-- INPUT RECORDS follows --

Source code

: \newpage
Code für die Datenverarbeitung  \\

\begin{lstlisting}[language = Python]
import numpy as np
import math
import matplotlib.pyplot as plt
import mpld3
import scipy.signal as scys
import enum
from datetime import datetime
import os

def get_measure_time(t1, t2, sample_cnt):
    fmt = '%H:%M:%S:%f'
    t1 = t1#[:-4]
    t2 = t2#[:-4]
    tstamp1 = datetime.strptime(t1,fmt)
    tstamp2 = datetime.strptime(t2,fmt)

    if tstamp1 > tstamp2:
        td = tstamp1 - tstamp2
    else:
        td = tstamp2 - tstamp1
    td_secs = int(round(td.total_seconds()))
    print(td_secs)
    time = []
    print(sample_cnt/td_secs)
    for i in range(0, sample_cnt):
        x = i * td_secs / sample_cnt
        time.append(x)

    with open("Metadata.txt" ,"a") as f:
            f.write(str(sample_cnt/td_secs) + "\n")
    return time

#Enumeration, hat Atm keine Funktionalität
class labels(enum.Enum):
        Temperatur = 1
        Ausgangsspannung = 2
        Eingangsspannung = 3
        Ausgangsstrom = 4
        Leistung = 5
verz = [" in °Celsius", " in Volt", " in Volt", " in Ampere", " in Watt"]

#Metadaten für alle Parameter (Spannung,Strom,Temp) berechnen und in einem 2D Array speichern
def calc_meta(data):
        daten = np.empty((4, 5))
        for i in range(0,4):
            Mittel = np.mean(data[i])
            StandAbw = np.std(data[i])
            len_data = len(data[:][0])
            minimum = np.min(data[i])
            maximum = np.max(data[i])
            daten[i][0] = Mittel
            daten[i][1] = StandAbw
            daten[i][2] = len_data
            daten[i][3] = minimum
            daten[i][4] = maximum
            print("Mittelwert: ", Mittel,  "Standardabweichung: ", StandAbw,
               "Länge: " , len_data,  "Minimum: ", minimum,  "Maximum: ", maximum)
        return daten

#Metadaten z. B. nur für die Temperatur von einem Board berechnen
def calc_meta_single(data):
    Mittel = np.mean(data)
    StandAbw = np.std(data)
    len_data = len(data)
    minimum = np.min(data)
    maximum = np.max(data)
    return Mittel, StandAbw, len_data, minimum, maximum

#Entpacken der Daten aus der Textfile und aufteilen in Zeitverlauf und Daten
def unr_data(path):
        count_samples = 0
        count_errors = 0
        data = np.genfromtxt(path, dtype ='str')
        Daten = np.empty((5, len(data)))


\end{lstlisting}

-- INPUT RECORDS concluded --

- **ACTIVITY**
Restate exactly the records above from their first line through the line that holds "t1 = t1#[:-4]", please, including both and leaving out all others.

- **TASK OUTPUT**
Source code

: \newpage
Code für die Datenverarbeitung  \\

\begin{lstlisting}[language = Python]
import numpy as np
import math
import matplotlib.pyplot as plt
import mpld3
import scipy.signal as scys
import enum
from datetime import datetime
import os

def get_measure_time(t1, t2, sample_cnt):
    fmt = '%H:%M:%S:%f'
    t1 = t1#[:-4]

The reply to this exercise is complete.